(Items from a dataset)
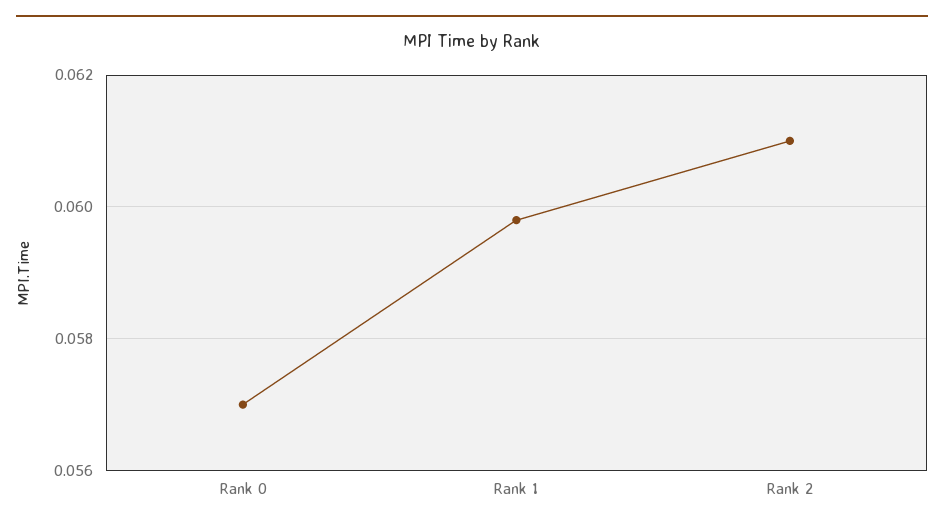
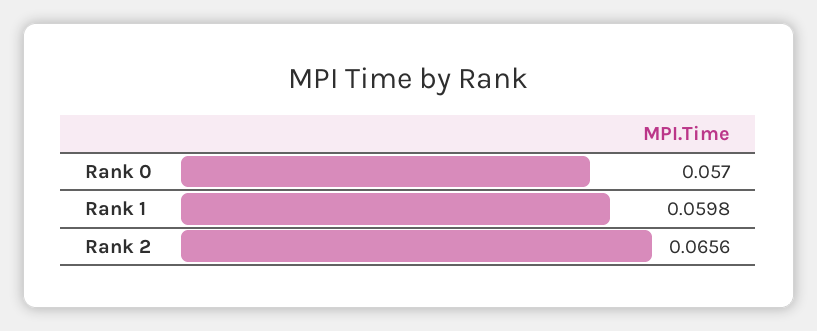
  {
    "Rank 0": 0.057,
    "Rank 1": 0.0598,
-   "Rank 2": 0.061
+   "Rank 2": 0.0656
  }

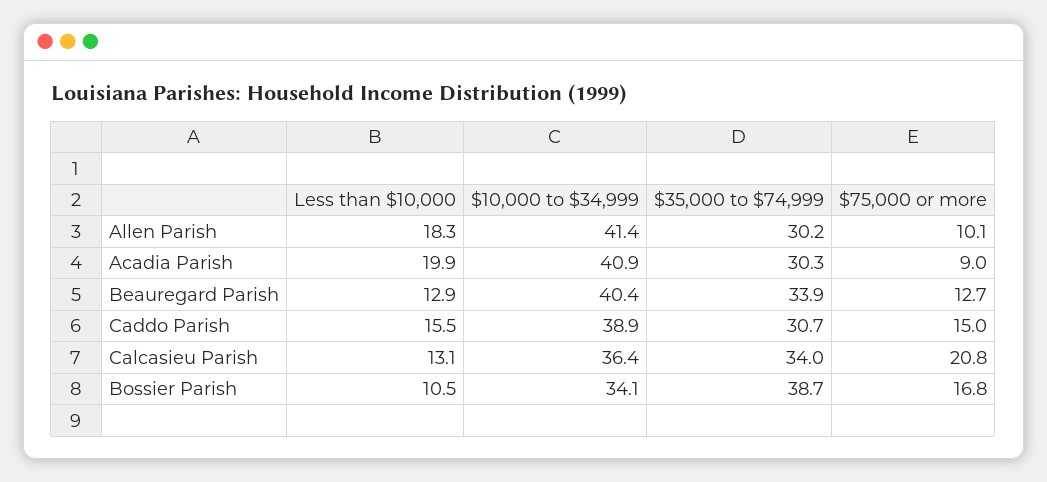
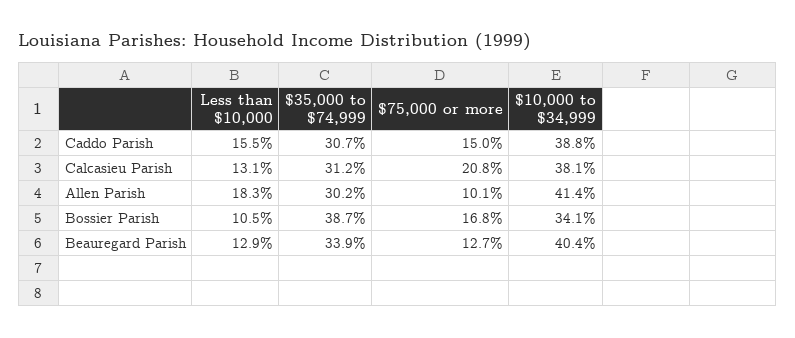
  {
    "Less than $10,000": {
      "Allen Parish": 18.3,
-     "Acadia Parish": 19.9,
      "Beauregard Parish": 12.9,
      "Caddo Parish": 15.5,
      "Calcasieu Parish": 13.1,
      "Bossier Parish": 10.5
    },
    "$10,000 to $34,999": {
      "Allen Parish": 41.4,
-     "Acadia Parish": 40.9,
      "Beauregard Parish": 40.4,
-     "Caddo Parish": 38.9,
+     "Caddo Parish": 38.8,
-     "Calcasieu Parish": 36.4,
+     "Calcasieu Parish": 38.1,
      "Bossier Parish": 34.1
    },
    "$35,000 to $74,999": {
      "Allen Parish": 30.2,
-     "Acadia Parish": 30.3,
      "Beauregard Parish": 33.9,
      "Caddo Parish": 30.7,
-     "Calcasieu Parish": 34,
+     "Calcasieu Parish": 31.2,
      "Bossier Parish": 38.7
    },
    "$75,000 or more": {
      "Allen Parish": 10.1,
-     "Acadia Parish": 9,
      "Beauregard Parish": 12.7,
      "Caddo Parish": 15,
      "Calcasieu Parish": 20.8,
      "Bossier Parish": 16.8
    }
  }

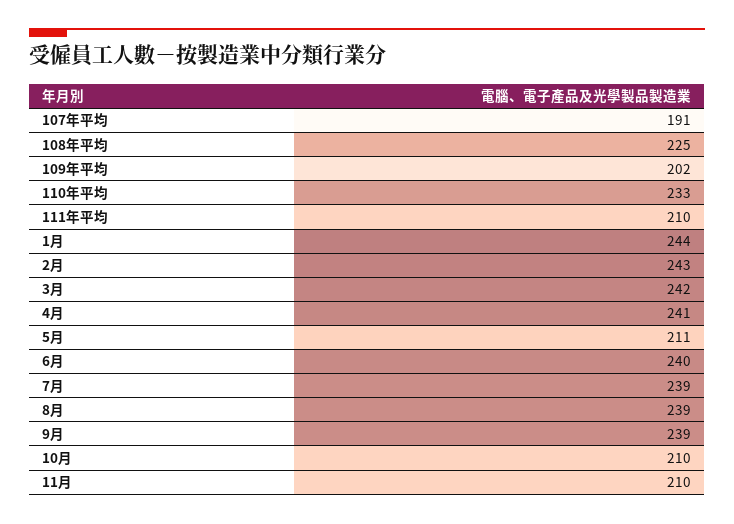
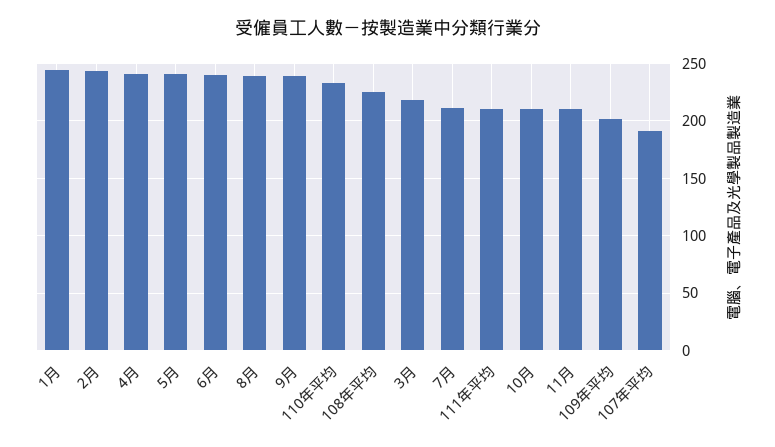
  {
    "107年平均": 191,
    "108年平均": 225,
    "109年平均": 202,
    "110年平均": 233,
    "111年平均": 210,
    "1月": 244,
    "2月": 243,
-   "3月": 242,
+   "3月": 220,
    "4月": 241,
-   "5月": 211,
+   "5月": 240,
    "6月": 240,
-   "7月": 239,
+   "7月": 210,
    "8月": 239,
    "9月": 239,
    "10月": 210,
    "11月": 210
  }

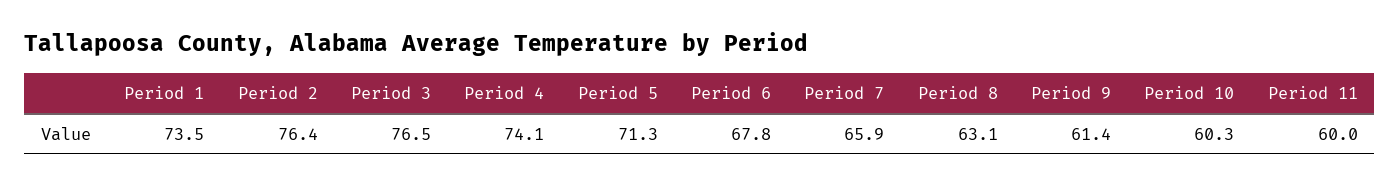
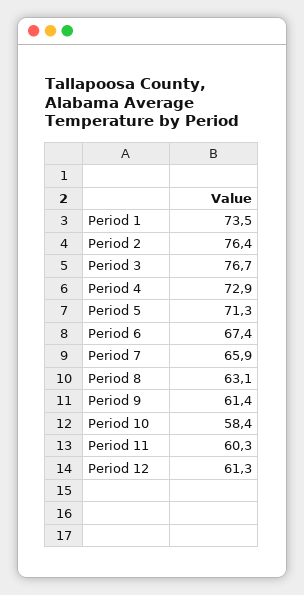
  {
    "Period 1": 73.5,
    "Period 2": 76.4,
-   "Period 3": 76.5,
+   "Period 3": 76.7,
-   "Period 4": 74.1,
+   "Period 4": 72.9,
    "Period 5": 71.3,
-   "Period 6": 67.8,
+   "Period 6": 67.4,
    "Period 7": 65.9,
    "Period 8": 63.1,
    "Period 9": 61.4,
-   "Period 10": 60.3,
+   "Period 10": 58.4,
-   "Period 11": 60
+   "Period 11": 60.3,
+   "Period 12": 61.3
  }

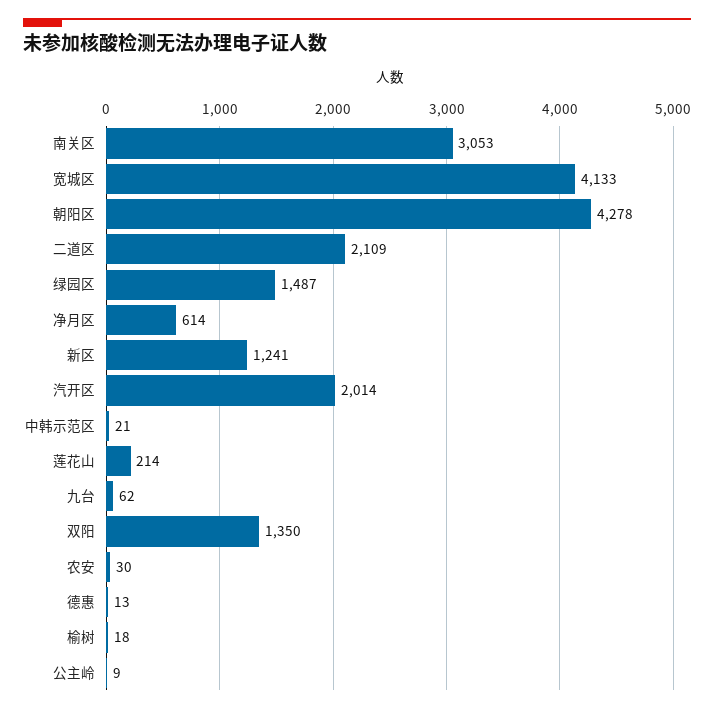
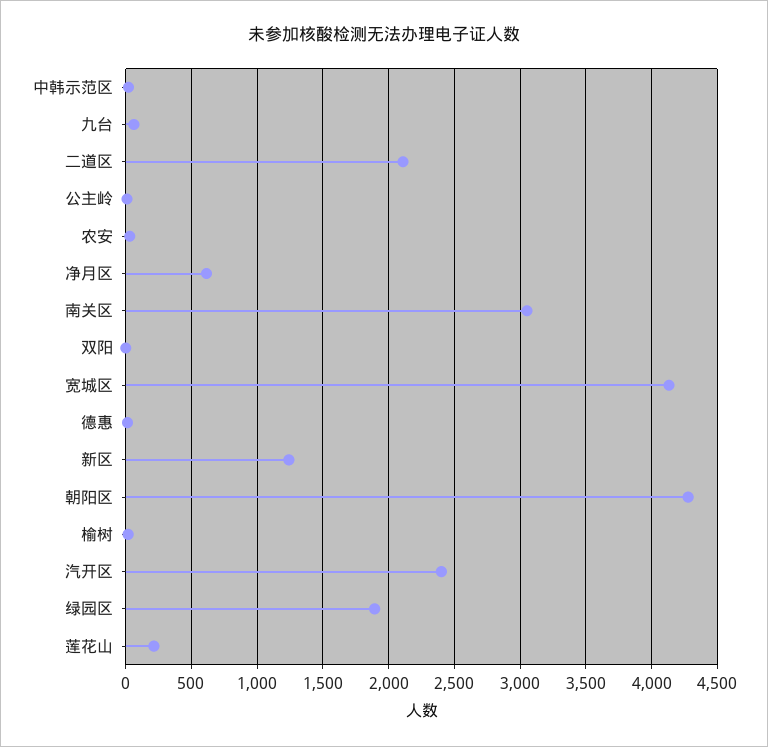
  {
    "南关区": 3053,
    "宽城区": 4133,
    "朝阳区": 4278,
    "二道区": 2109,
-   "绿园区": 1487,
+   "绿园区": 1900,
    "净月区": 614,
    "新区": 1241,
-   "汽开区": 2014,
+   "汽开区": 2400,
    "中韩示范区": 21,
    "莲花山": 214,
    "九台": 62,
-   "双阳": 1350,
+   "双阳": 0,
    "农安": 30,
    "德惠": 13,
    "榆树": 18,
    "公主岭": 9
  }

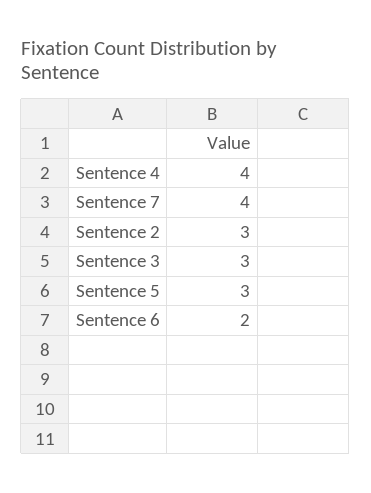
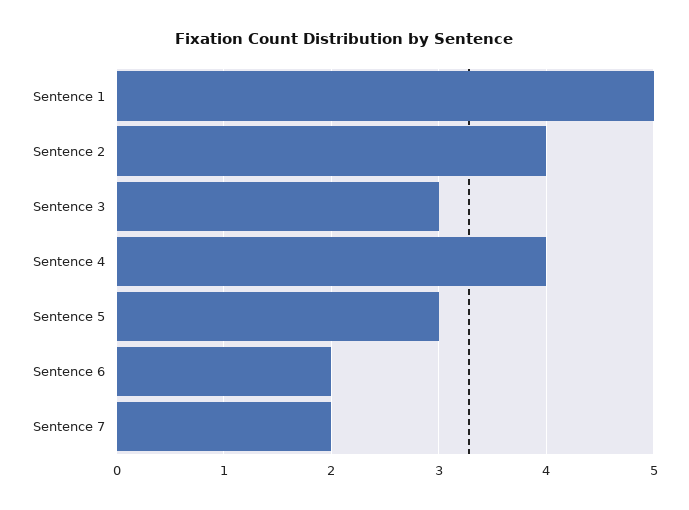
  {
    "Sentence 4": 4,
-   "Sentence 7": 4,
+   "Sentence 7": 2,
-   "Sentence 2": 3,
+   "Sentence 2": 4,
    "Sentence 3": 3,
    "Sentence 5": 3,
-   "Sentence 6": 2
+   "Sentence 6": 2,
+   "Sentence 1": 5
  }

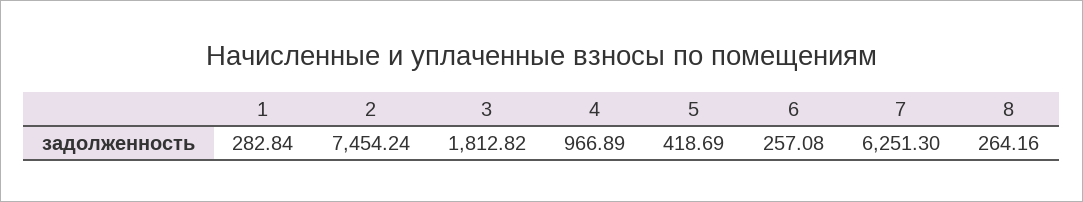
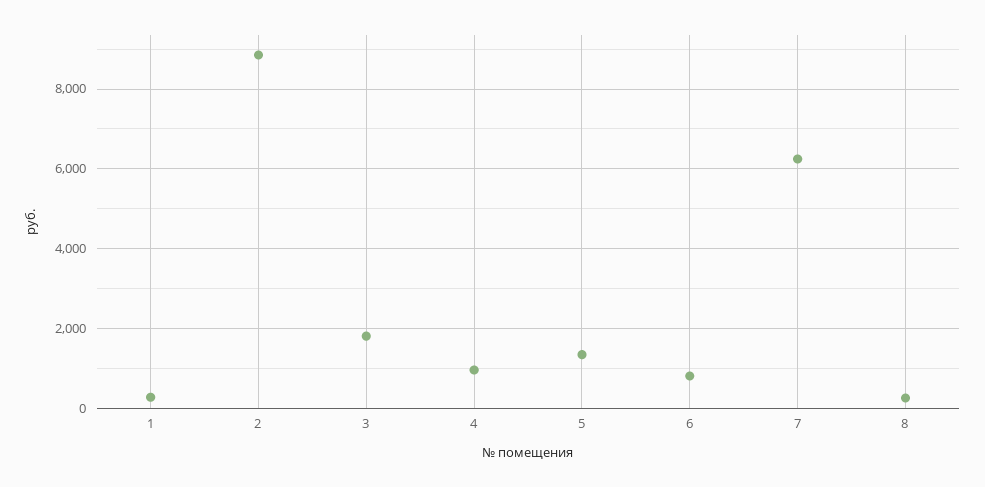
  {
    "1": 282.84,
-   "2": 7454.24,
+   "2": 8800,
    "3": 1812.82,
    "4": 966.89,
-   "5": 418.69,
+   "5": 1400,
-   "6": 257.08,
+   "6": 800,
    "7": 6251.3,
    "8": 264.16
  }

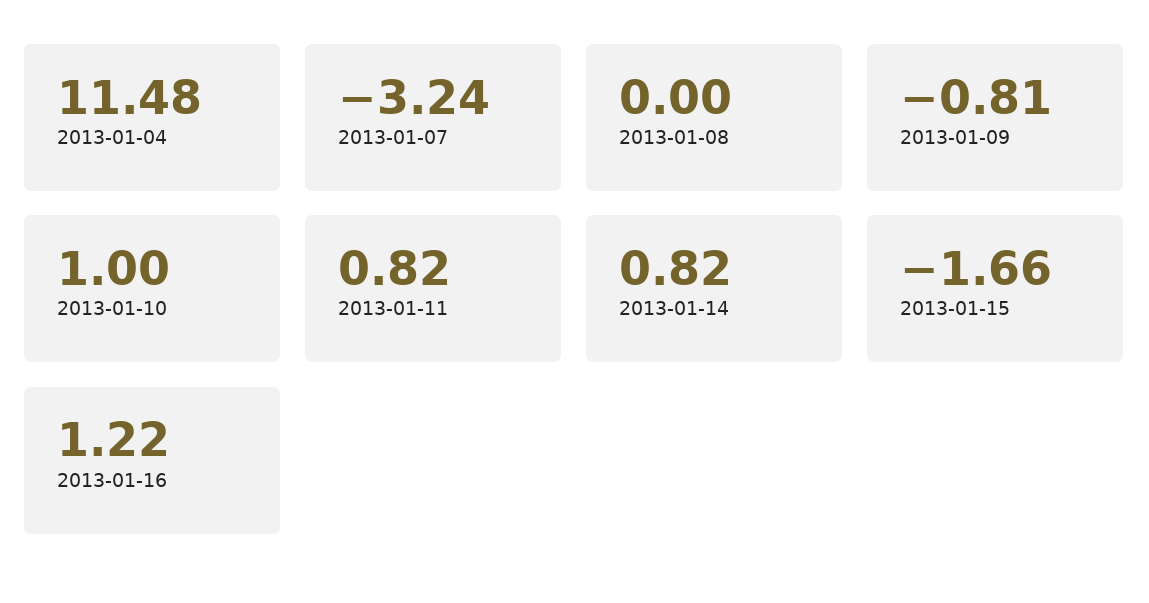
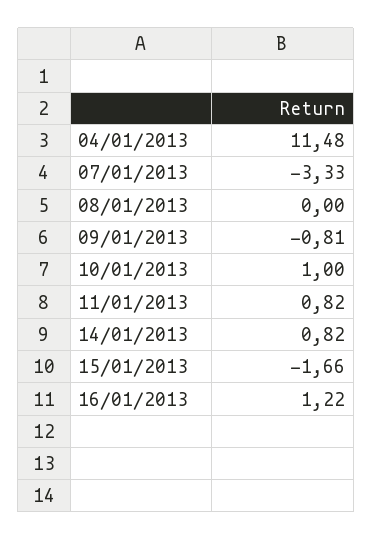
  {
    "2013-01-04": 11.48,
-   "2013-01-07": -3.24,
+   "2013-01-07": -3.33,
    "2013-01-08": 0,
    "2013-01-09": -0.81,
    "2013-01-10": 1,
    "2013-01-11": 0.82,
    "2013-01-14": 0.82,
    "2013-01-15": -1.66,
    "2013-01-16": 1.22
  }

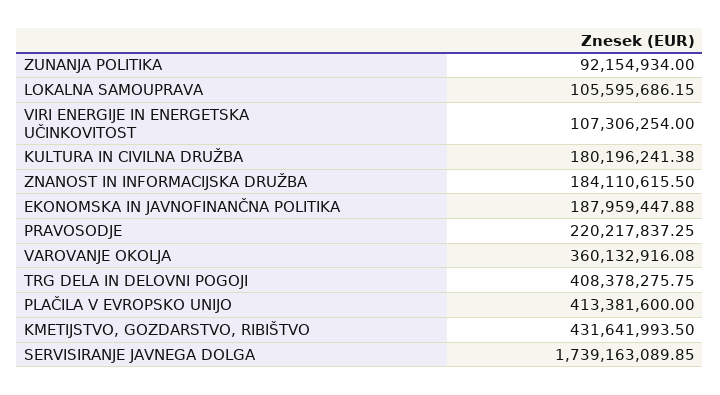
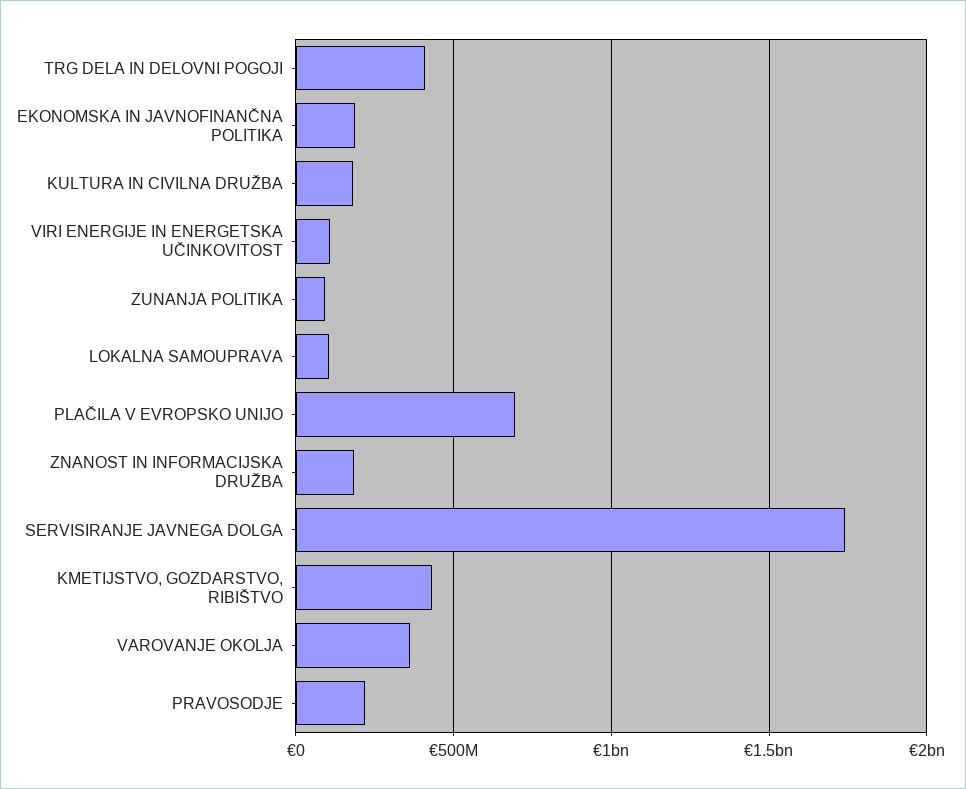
  {
    "ZUNANJA POLITIKA": 92154934,
    "LOKALNA SAMOUPRAVA": 105595686.15,
    "VIRI ENERGIJE IN ENERGETSKA UČINKOVITOST": 107306254,
    "KULTURA IN CIVILNA DRUŽBA": 180196241.38,
    "ZNANOST IN INFORMACIJSKA DRUŽBA": 184110615.5,
    "EKONOMSKA IN JAVNOFINANČNA POLITIKA": 187959447.88,
    "PRAVOSODJE": 220217837.25,
    "VAROVANJE OKOLJA": 360132916.08,
    "TRG DELA IN DELOVNI POGOJI": 408378275.75,
-   "PLAČILA V EVROPSKO UNIJO": 413381600,
+   "PLAČILA V EVROPSKO UNIJO": 700000000,
    "KMETIJSTVO, GOZDARSTVO, RIBIŠTVO": 431641993.5,
    "SERVISIRANJE JAVNEGA DOLGA": 1739163089.85
  }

- _DIRECTIONS FOR THIS TASK_
Which lines above include "Acadia"? Show each of them by copying it.

- _RESPONSE TO THIS EXERCISE_
-     "Acadia Parish": 19.9,
-     "Acadia Parish": 40.9,
-     "Acadia Parish": 30.3,
-     "Acadia Parish": 9,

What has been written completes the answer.